Though one could only guess at the bodies which danced, leapt and circled about the great bonfires of the sky, the earthly stars were orbited by people, men and women, bright with laughter and fire reflected. Songs were sung, lacking the refinement of court music, but in the crude mixture of untrained throats something less pure and more true was made. Songs that were human; songs that reached not for heaven but pooled about the earth; songs that breathed and laughed.

They came to a likely vantage and the prince unclasped his mantle. Erzsebet cringed as he set the gorgeous silk and sable atop the ground, but said nothing as he took her hand and eased her down to sit atop it, then joined her. He did not press against her, but she still felt his presence, a weight and nearness and draw and pressure upon her. They said nothing for a time, looking out across the fields, where young women with flower garlands on their heads were dancing and leaping over the fires, where young men clapped and cheered and sang.

"They have celebrated like this for centuries," said the prince, breaking the silence as with a careful sculptor's hammer. "Long before the Church came to these lands."

She might have doubted, but looking upon the revels, it seemed so obviously true. "What was it called, before St. Ivan's night?"

"I do not know. Perhaps it had no name other than 'Midsummer.' The church has claimed the fires for St. Ivan, but they were lit long before word of the baptist came to Hungary."

She sat and thought on his words, watching the distant flames and silhouettes. The night had seemed a dream, even before her dance with the prince. Only now did she feel truly awake, braced by the air and the space and the soil. The storm had quieted–if only because she sat in its whirling eye.

"What did you mean, earlier?" she asked. "How am I so different from other women?"

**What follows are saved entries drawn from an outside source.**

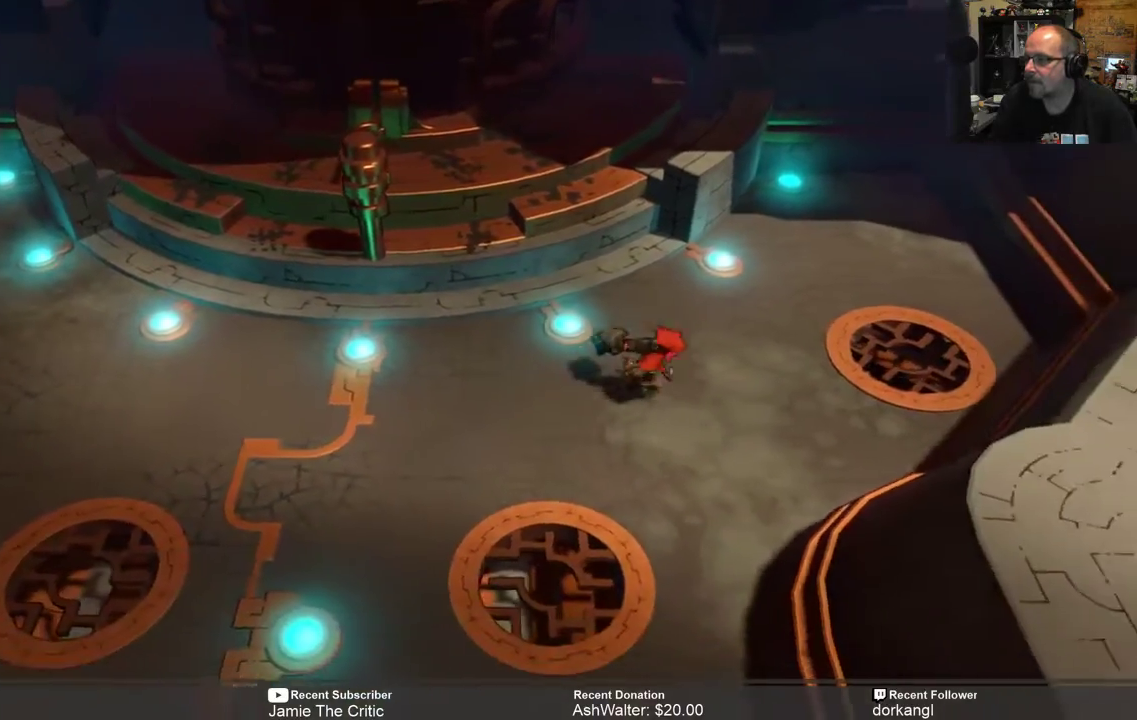
{"buttons": ["R2"], "left_stick": "down-left", "right_stick": "center", "events": [[150, "left_stick", "down-right"], [317, "left_stick", "down"], [450, "left_stick", "down-left"]]}
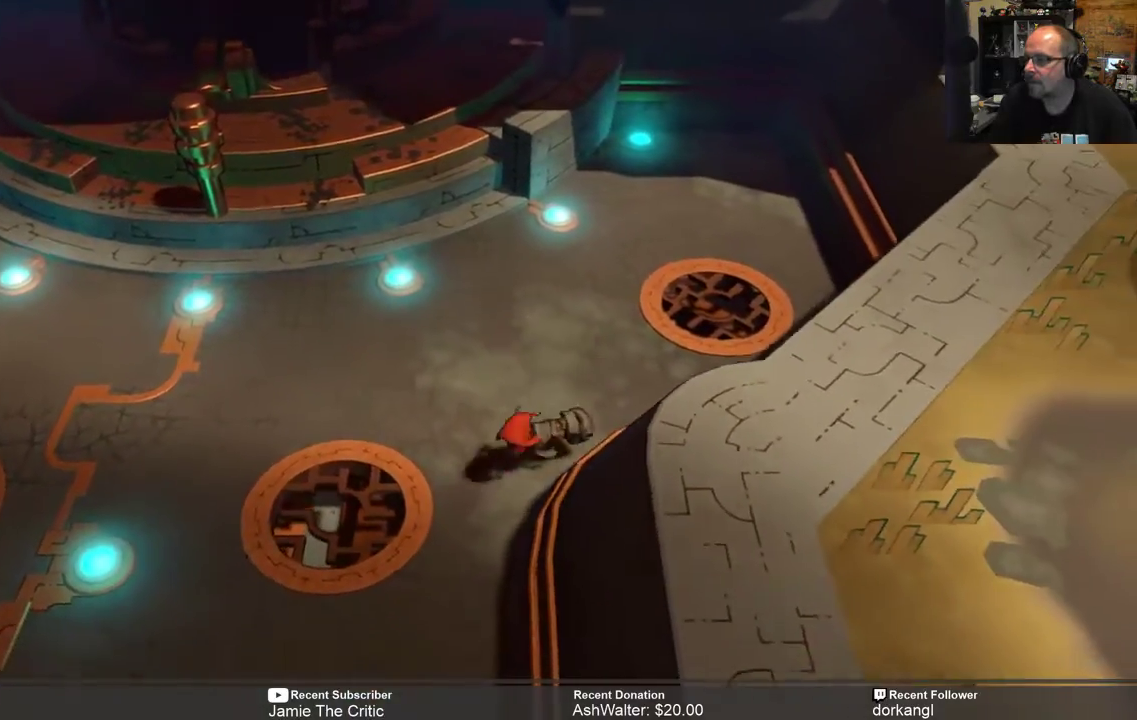
{"buttons": ["R2"], "left_stick": "down-left", "right_stick": "center", "events": []}
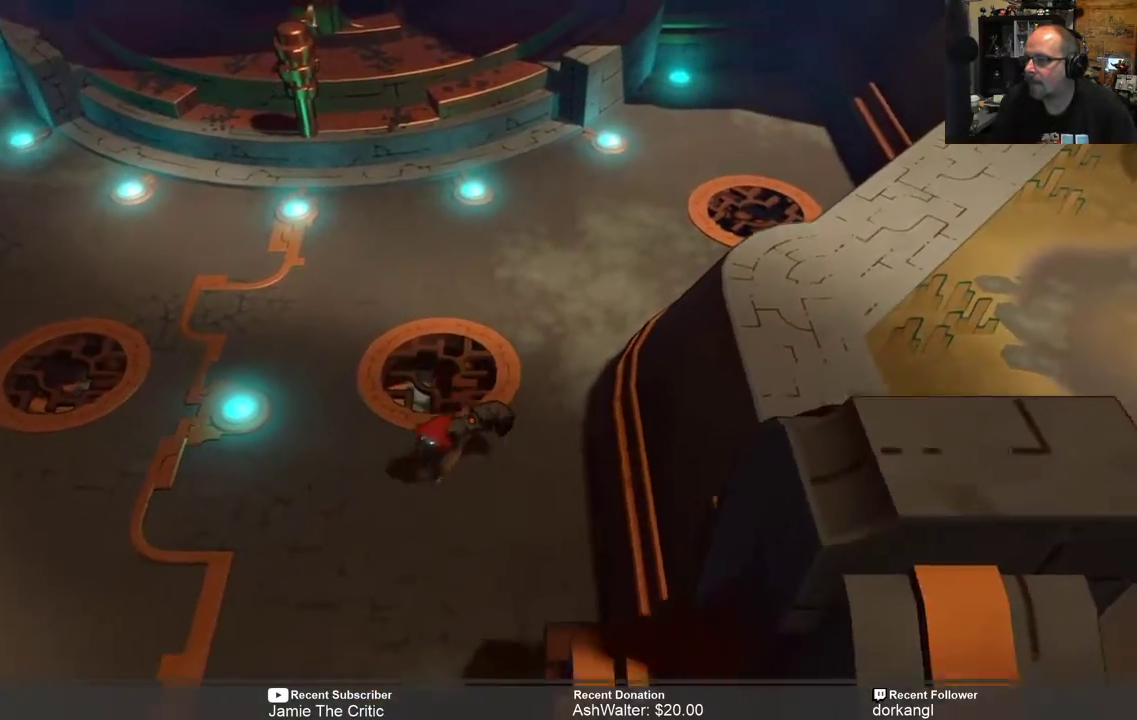
{"buttons": ["R2"], "left_stick": "down", "right_stick": "center", "events": [[267, "left_stick", "down"]]}
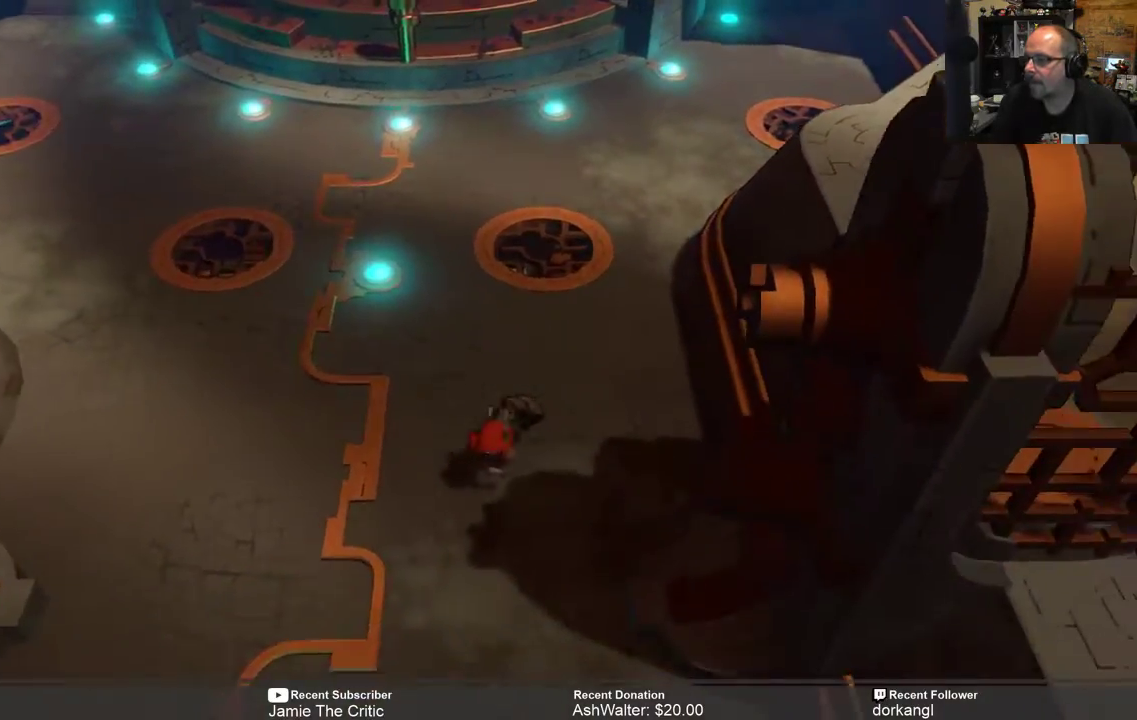
{"buttons": ["R2"], "left_stick": "down-right", "right_stick": "center", "events": [[150, "left_stick", "down-right"]]}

If the sudden change of topic surprised him, he gave no sign, answering smoothly. "Not just women–your type is a rarity among all humankind."

No doubt, then, that he meant to flatter her. Still she asked, "How so?"

He still looked out over the fields, watching the common folk as he answered. "We are all of us trained from birth, like castle hounds," he explained. "We are taught our place, our role, and given clear boundaries. These vary, of course, from person to person, station to station. A peasant farmer can do far less with his life than his count–but they are both limited, both trained not to venture beyond their domain, and face punishment if they do."

She frowned; already he had lost her. "Counts roam beyond their domain all the time," she argued. "They grasp and vie against one another–"

"They do," the prince allowed, "but only because such grasping is part of their domain. Not the borders of their counties, but the borders of their station. They are expected to strive, to make deals and curry favor, for that is part of their role. Yet you would not see a count give a priestly sermon, invoking God to rouse commoners to riot and seize a neighbor's land–for that would overstep into the realm of the Church. It would be punished, not for the greed of conquest, but because that conquest was outside the proper channels."